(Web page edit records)

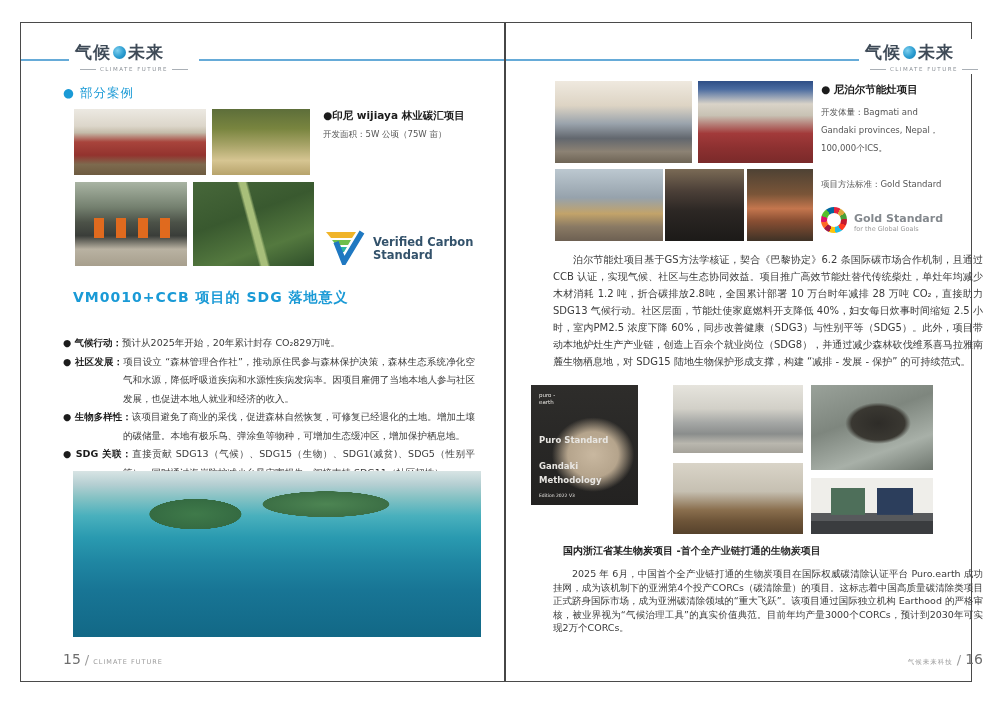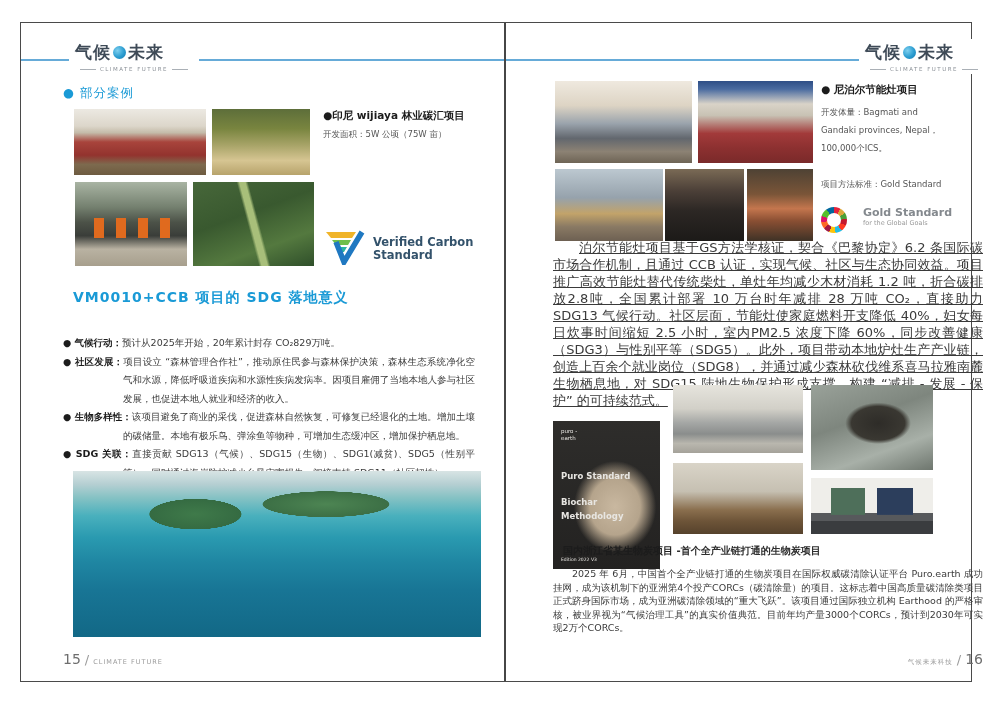--- a/index.html
+++ b/index.html
@@ -67,7 +67,7 @@
   .rp-title { position:absolute; left:800px; top:60px; font-size:10.5px; font-weight:bold; color:#1c1c1c; }
   .rp-scale { position:absolute; left:800px; top:80px; font-size:8.5px; color:#555; line-height:18px; }
   .rp-method { position:absolute; left:800px; top:156px; font-size:8.5px; color:#555; }
-  .gold { position:absolute; left:800px; top:184px; display:flex; align-items:flex-start; gap:16px; }
+  .gold { position:absolute; left:800px; top:184px; display:flex; align-items:flex-end; gap:7px; }
   .gold-ring { width:26px; height:26px; border-radius:50%; position:relative;
     background:conic-gradient(#e5243b 0 8%, #dda63a 8% 16%, #4c9f38 16% 24%, #c5192d 24% 32%,
       #ff3a21 32% 40%, #26bde2 40% 48%, #fcc30b 48% 56%, #a21942 56% 64%, #fd6925 64% 72%,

Task to complete -
Search the entries for the word "gold", then gather every line that has it.

Exercise result -
-  .gold { position:absolute; left:800px; top:184px; display:flex; align-items:flex-start; gap:16px; }
+  .gold { position:absolute; left:800px; top:184px; display:flex; align-items:flex-end; gap:7px; }
   .gold-ring { width:26px; height:26px; border-radius:50%; position:relative;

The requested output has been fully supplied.